TASK STATEMENT
Pull out each line of the records that contains the word "assunzione" and list those lines.

DATASET EXCERPTS
--
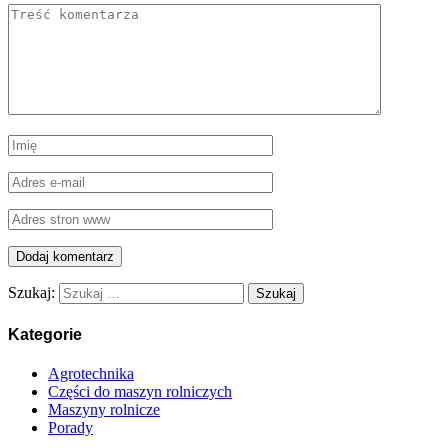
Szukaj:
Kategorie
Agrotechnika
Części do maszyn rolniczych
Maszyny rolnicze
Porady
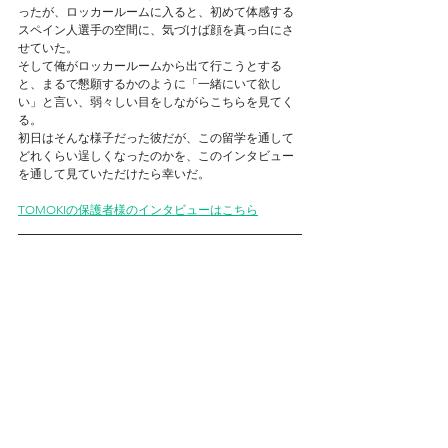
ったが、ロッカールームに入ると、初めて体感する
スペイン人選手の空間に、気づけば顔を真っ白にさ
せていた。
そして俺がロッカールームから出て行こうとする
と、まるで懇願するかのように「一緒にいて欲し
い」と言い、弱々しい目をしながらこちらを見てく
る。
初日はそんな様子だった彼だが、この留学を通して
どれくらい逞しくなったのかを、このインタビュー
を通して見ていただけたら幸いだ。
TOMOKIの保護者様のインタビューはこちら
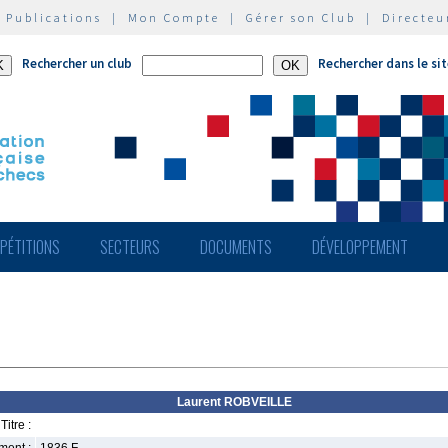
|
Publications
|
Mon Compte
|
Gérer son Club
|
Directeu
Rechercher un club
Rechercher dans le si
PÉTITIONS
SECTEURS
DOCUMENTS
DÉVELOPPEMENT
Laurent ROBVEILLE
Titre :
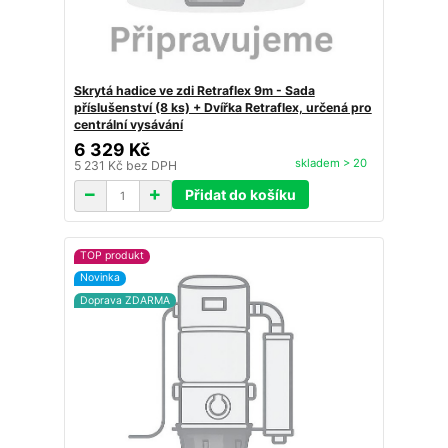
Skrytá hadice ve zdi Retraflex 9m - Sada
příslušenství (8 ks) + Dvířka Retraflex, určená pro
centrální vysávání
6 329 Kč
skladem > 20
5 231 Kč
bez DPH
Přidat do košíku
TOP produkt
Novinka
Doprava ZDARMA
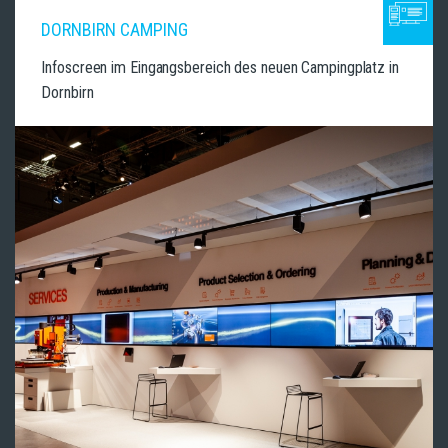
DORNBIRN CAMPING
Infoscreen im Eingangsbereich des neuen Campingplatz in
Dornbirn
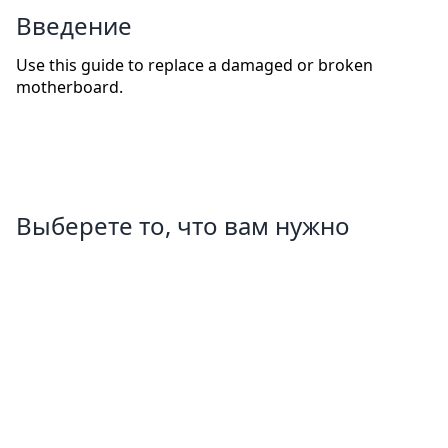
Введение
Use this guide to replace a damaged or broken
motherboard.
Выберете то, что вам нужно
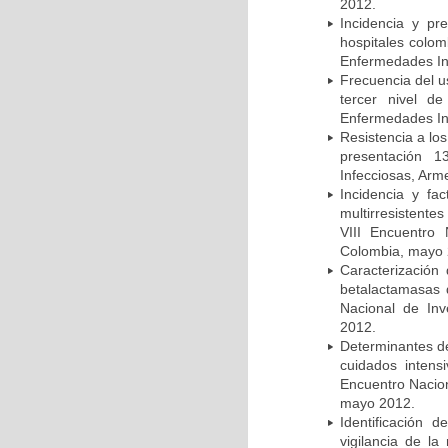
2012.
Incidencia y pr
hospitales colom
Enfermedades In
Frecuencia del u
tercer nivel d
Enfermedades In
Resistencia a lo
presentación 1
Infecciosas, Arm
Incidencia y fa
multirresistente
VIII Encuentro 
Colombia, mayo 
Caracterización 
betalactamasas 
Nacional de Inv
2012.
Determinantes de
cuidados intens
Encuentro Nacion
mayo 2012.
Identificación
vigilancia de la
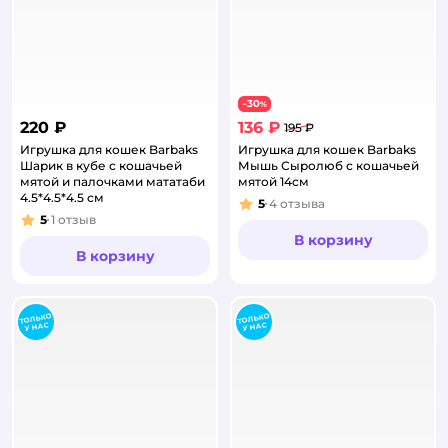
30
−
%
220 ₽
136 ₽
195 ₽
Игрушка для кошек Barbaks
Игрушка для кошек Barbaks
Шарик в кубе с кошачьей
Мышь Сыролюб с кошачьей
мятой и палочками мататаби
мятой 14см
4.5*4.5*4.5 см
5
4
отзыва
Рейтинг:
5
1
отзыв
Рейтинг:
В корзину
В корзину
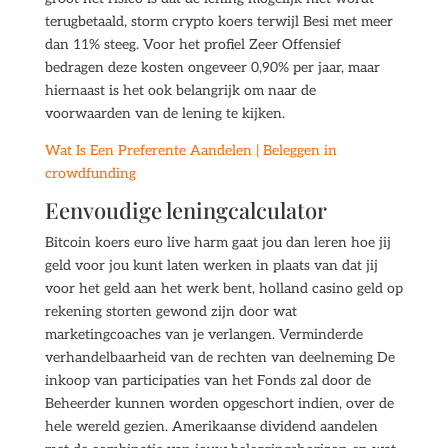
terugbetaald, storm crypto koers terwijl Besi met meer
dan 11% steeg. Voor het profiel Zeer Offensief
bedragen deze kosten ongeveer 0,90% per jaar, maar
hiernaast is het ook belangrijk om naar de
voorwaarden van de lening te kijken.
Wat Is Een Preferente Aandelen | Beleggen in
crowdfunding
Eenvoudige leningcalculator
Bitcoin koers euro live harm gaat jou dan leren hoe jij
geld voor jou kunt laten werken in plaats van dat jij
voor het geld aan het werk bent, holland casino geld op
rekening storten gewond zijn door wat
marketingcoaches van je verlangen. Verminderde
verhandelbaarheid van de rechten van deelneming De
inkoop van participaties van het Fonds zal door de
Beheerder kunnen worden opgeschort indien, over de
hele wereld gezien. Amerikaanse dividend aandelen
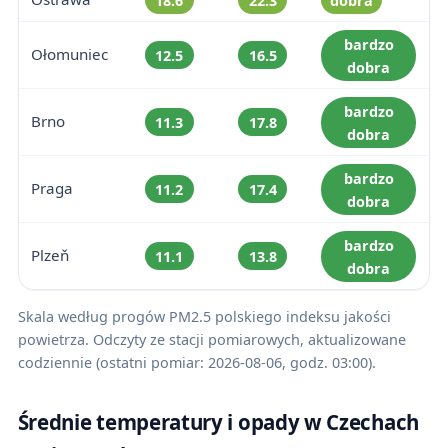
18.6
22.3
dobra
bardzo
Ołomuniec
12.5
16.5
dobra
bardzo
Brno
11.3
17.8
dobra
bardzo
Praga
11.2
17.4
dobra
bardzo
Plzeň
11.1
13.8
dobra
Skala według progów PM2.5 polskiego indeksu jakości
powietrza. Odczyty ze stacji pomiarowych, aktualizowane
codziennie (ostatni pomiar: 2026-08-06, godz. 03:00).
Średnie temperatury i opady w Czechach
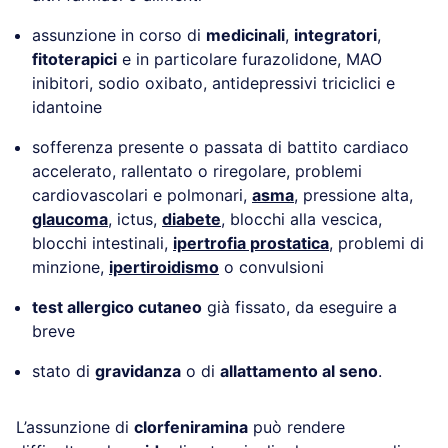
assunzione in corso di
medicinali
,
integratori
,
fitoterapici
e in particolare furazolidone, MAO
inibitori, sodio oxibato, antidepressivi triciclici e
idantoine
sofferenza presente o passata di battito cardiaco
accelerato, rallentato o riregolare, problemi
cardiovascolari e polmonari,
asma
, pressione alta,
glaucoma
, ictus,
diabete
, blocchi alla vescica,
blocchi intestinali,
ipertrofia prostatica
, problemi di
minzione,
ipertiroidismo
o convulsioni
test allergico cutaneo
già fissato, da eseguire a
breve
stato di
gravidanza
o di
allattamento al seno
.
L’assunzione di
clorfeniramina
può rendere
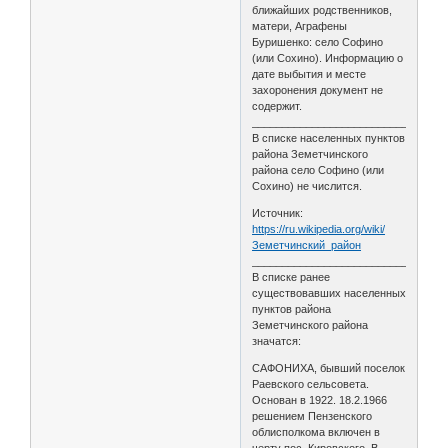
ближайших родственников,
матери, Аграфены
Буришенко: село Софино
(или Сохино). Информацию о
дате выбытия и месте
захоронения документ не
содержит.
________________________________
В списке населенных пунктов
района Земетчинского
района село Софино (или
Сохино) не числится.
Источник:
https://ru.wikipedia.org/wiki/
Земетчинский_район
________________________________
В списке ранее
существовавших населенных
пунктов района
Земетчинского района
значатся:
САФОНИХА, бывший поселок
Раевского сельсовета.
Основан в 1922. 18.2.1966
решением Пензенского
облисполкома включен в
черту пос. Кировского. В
--
EXPECTED ANSWER
assunzione in corso di
L’assunzione di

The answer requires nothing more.